• INFORMATION PROVIDED:
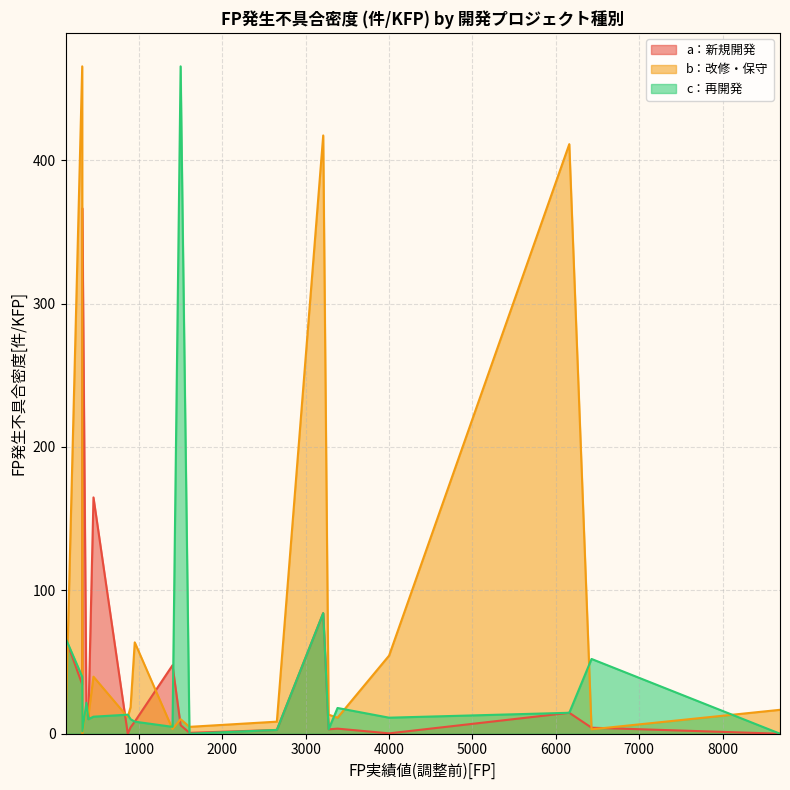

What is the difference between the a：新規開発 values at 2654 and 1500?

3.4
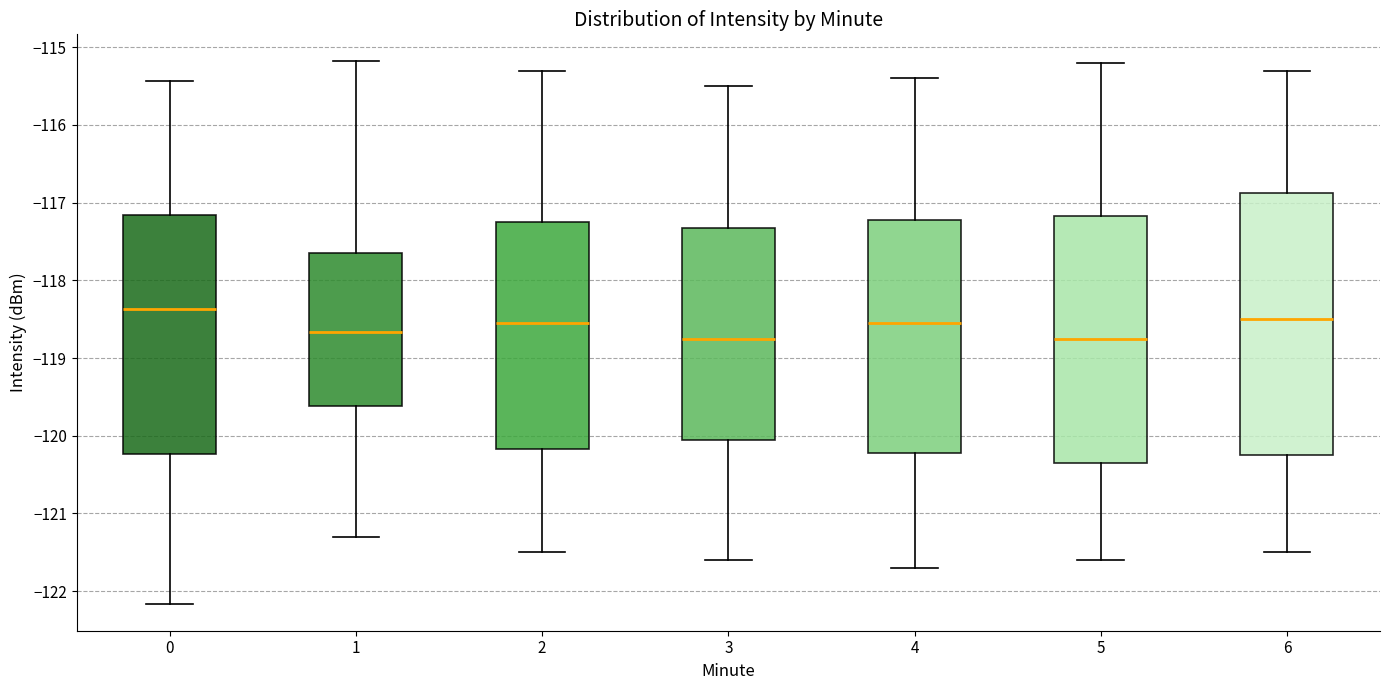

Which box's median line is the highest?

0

==

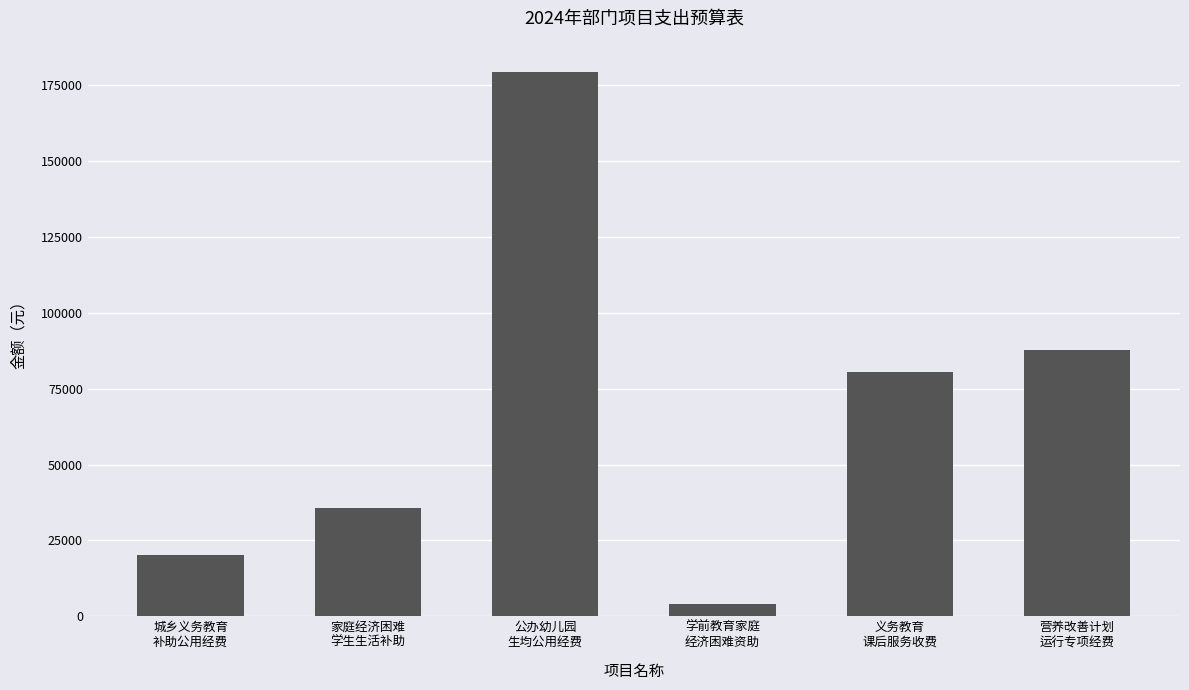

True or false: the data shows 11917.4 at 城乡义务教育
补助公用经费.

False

...

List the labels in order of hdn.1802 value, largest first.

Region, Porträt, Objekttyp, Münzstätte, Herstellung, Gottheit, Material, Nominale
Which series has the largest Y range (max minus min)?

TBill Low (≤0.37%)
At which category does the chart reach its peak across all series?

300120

• ACTIVITY:
Reproduce everything from the line containing "What is the" down to the line containing "Which box's median line is the highest?", putting "gap" wherever "difference" appears, changing nothing else, and leaving out the pictures.

• ANSWER SPACE:
What is the gap between the a：新規開発 values at 2654 and 1500?

3.4

Which box's median line is the highest?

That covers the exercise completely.